INSTRUCTIONS FOR THE TASK ▸
List every line in the records below that contains the string "партії", matching letter case exactly.

☆ ☆ ☆ ☆ ☆

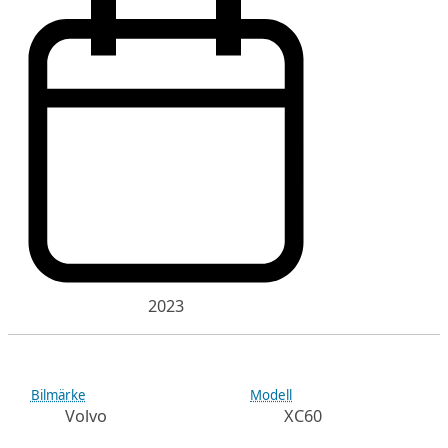
2023
Bilmärke
Modell
Volvo
XC60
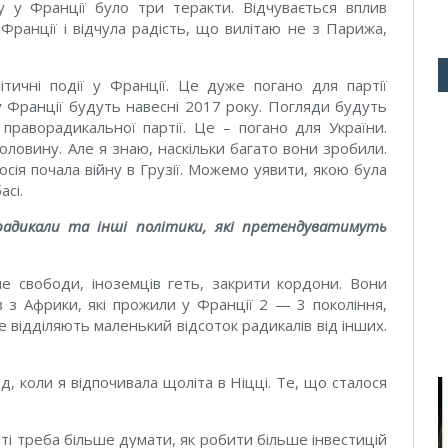
у у Франції було три теракти. Відчувається вплив
ранції і відчула радість, що вилітаю не з Парижа,
тичні події у Франції. Це дуже погано для партії
у Франції будуть навесні 2017 року. Погляди будуть
о праворадикальної партії. Це – погано для України.
ловину. Але я знаю, наскільки багато вони зробили.
осія почала війну в Грузії. Можемо уявити, якою була
асі.
адикали та інші політики, які претендуватимуть
 свободи, іноземців геть, закрити кордони. Вони
в з Африки, які прожили у Франції 2 — 3 покоління,
е відділяють маленький відсоток радикалів від інших.
д, коли я відпочивала щоліта в Ніцці. Те, що сталося
іті треба більше думати, як робити більше інвестицій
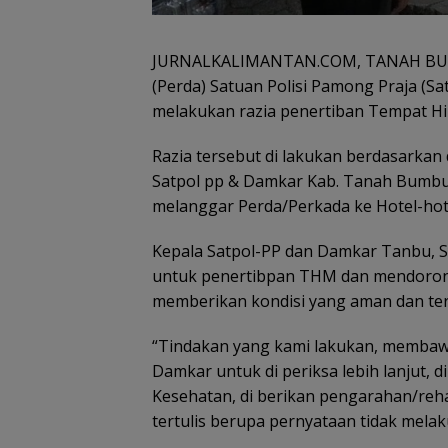
JURNALKALIMANTAN.COM, TANAH BUM
(Perda) Satuan Polisi Pamong Praja (
melakukan razia penertiban Tempat H
Razia tersebut di lakukan berdasarkan
Satpol pp & Damkar Kab. Tanah Bumbu, 
melanggar Perda/Perkada ke Hotel-hotel
Kepala Satpol-PP dan Damkar Tanbu, S
untuk penertibpan THM dan mendoron
memberikan kondisi yang aman dan tert
“Tindakan yang kami lakukan, membaw
Damkar untuk di periksa lebih lanjut, 
Kesehatan, di berikan pengarahan/rehabi
tertulis berupa pernyataan tidak melak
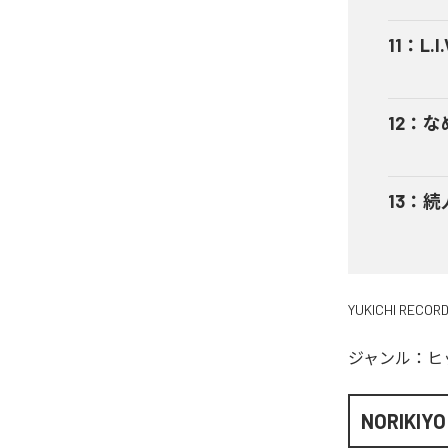
11
：
L.I.
12
：
な
13
：
続
YUKICHI RECOR
ジャンル：
ヒ
NORIKIYO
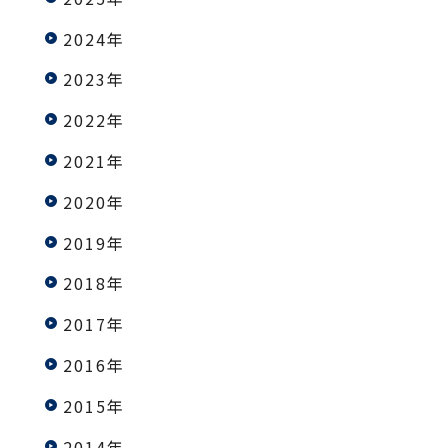
2024年
2023年
2022年
2021年
2020年
2019年
2018年
2017年
2016年
2015年
2014年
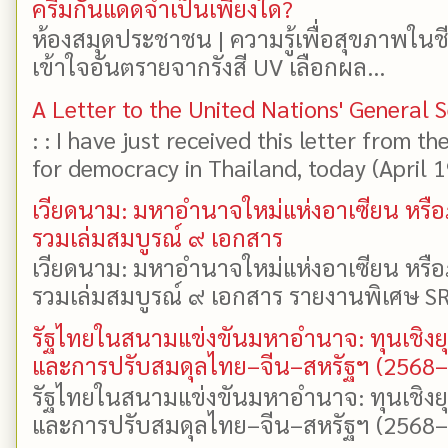
ครีมกันแดดจำเป็นเพียงใด?
ห้องสมุดประชาชน | ความรู้เพื่อสุขภาพในช
เข้าใจอันตรายจากรังสี UV เลือกผล...
A Letter to the United Nations' General 
: : I have just received this letter from t
for democracy in Thailand, today (April 19)
เวียดนาม: มหาอำนาจใหม่แห่งอาเซียน หรือ
รวมเล่มสมบูรณ์ ๙ เอกสาร
เวียดนาม: มหาอำนาจใหม่แห่งอาเซียน หรือ
รวมเล่มสมบูรณ์ ๙ เอกสาร รายงานพิเศษ SR
รัฐไทยในสนามแข่งขันมหาอำนาจ: ทุนเชิงย
และการปรับสมดุลไทย–จีน–สหรัฐฯ (2568
รัฐไทยในสนามแข่งขันมหาอำนาจ: ทุนเชิงย
และการปรับสมดุลไทย–จีน–สหรัฐฯ (2568–25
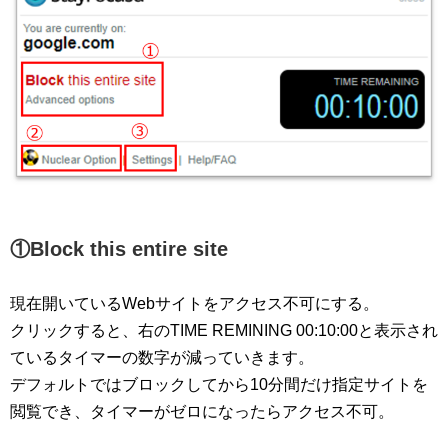
①Block this entire site
現在開いているWebサイトをアクセス不可にする。
クリックすると、右のTIME REMINING 00:10:00と表示され
ているタイマーの数字が減っていきます。
デフォルトではブロックしてから10分間だけ指定サイトを
閲覧でき、タイマーがゼロになったらアクセス不可。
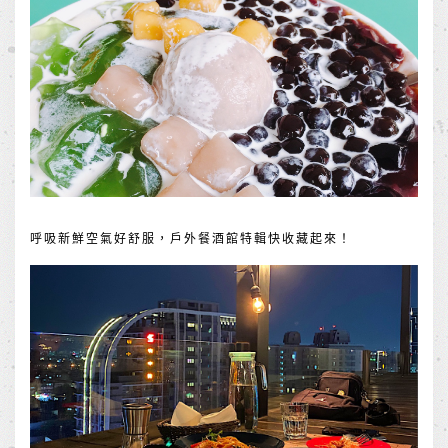
呼吸新鮮空氣好舒服，戶外餐酒館特輯快收藏起來！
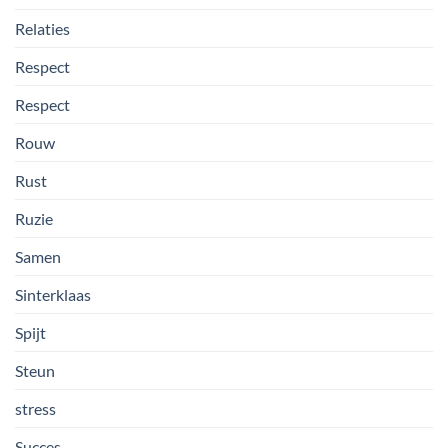
Relaties
Respect
Respect
Rouw
Rust
Ruzie
Samen
Sinterklaas
Spijt
Steun
stress
Succes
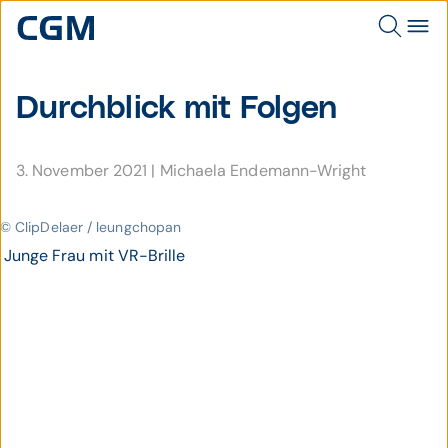
Durch­blick mit Folgen
3. November 2021
|
Michaela Endemann-Wright
© ClipDelaer / leungchopan
Junge Frau mit VR-Brille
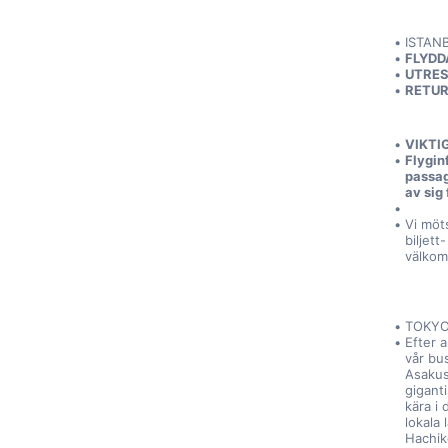
ISTAN
FLYDD
UTRESA
RETUR:
VIKTI
Flygin
passag
av sig 
Vi möt
biljett
välkom
TOKYO
Efter a
vår bu
Asakus
giganti
kära i
lokala 
Hachik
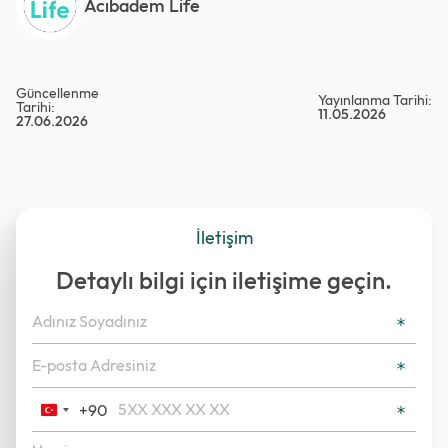
Acıbadem Life
Güncellenme
Yayınlanma Tarihi:
Tarihi:
11.05.2026
27.06.2026
İletişim
Detaylı bilgi için iletişime geçin.
+90
Turkey
+90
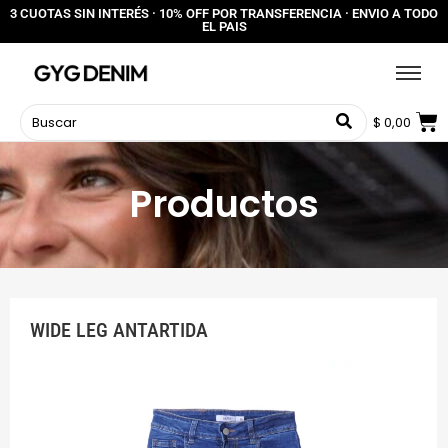
3 CUOTAS SIN INTERÉS · 10% OFF POR TRANSFERENCIA · ENVIO A TODO
EL PAIS
$
0,00
Productos
WIDE LEG ANTARTIDA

☆ ☆ ☆ ☆ ☆

SOLUTION BELOW ▸
тичні події у Франції. Це дуже погано для партії
о праворадикальної партії. Це – погано для України.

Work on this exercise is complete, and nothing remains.